L’Académie a su d’autre part développer au cours des siècles une mission de mécénat, rendue possible par l’administration des dons et legs qui lui ont été consentis et grâce auxquels elle décerne chaque année une soixantaine de prix, parmi lesquels les grands prix de Littérature, du Roman, du Théâtre, de Poésie, d’Histoire, les prix de l’Essai, de la Critique, de la Nouvelle, du Rayonnement français et, le grand prix de la Francophonie créé à l’initiative du gouvernement canadien et complété par diverses donations dont celles de la Principauté de Monaco et du Royaume du Maroc.

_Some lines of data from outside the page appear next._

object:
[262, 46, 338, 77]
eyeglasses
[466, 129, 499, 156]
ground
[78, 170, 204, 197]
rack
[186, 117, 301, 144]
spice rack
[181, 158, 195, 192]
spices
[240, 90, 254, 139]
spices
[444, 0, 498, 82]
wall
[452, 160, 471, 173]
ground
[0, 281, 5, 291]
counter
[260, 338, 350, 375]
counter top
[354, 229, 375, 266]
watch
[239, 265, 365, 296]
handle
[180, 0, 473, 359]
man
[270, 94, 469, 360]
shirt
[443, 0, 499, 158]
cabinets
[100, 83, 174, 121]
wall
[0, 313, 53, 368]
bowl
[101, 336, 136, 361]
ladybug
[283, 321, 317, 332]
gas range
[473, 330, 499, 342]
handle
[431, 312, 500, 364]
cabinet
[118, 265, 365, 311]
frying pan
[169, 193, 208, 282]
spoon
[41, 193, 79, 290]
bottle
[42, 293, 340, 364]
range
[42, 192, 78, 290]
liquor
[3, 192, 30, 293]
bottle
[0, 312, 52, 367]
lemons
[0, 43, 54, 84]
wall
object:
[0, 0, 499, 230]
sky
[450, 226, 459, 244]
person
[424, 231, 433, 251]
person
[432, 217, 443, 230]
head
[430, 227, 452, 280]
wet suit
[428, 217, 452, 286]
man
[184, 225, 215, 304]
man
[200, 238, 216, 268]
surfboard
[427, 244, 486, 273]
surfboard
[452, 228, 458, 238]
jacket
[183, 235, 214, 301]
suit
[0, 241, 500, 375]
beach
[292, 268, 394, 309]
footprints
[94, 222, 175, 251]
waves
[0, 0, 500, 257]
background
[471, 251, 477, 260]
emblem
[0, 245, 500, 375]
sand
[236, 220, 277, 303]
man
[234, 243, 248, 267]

Tant pour ce qui concerne la langue que pour l’ensemble des liens qui unissent la communauté francophone, l’Académie entend affirmer, en chaque circonstance, son intérêt et sa présence auprès des institutions francophones.

Pourtant, comme l’écrivait Paul Valéry en 1935, « quoique pourvue d’une charte qui lui assigne le devoir d’observer et de noter les états successifs de la Langue, et quoiqu’elle ait accepté de juger et de récompenser les œuvres littéraires que l’on soumet à ses concours [...], l’Académie française ne se réduit pas dans l’opinion universelle à une société qui compose un dictionnaire et qui honore chaque année les mérites qu’elle distingue ».

Peut-être le « mystère» auquel avait recours Paul Valéry pour définir l’être et la pérennité de l’Académie française réside-t-il dans son aptitude à transcender toute spécialité dans une visée d’universel, et à rassembler sous le beau mot de Compagnie les manifestations les plus diverses et les plus nobles du génie français.

L’élection de Léopold Sédar Senghor à l’Académie française, en 1983, puis sa réception, l’année suivante, en présence du chef de l’État, protecteur de l’Académie, a marqué une date de très haute importance dans l’histoire de notre Compagnie.

Avec lui, ce n’était pas seulement l’agrégé de grammaire, l’ancien président de la république du Sénégal, le grand poète partout connu et reconnu, l’homme de dialogue entre les cultures, les religions, le chantre du métissage et de l’universel, qui entrait sous la Coupole, c’était l’ensemble de ceux qui ont la langue française en partage, c’était la Francophonie tout entière.

En révélant ainsi l’Académie française à elle-même, Léopold Sédar Senghor a accompli, en quelque sorte, le destin de notre langue commune, dont il est l’une des plus éclatantes figures.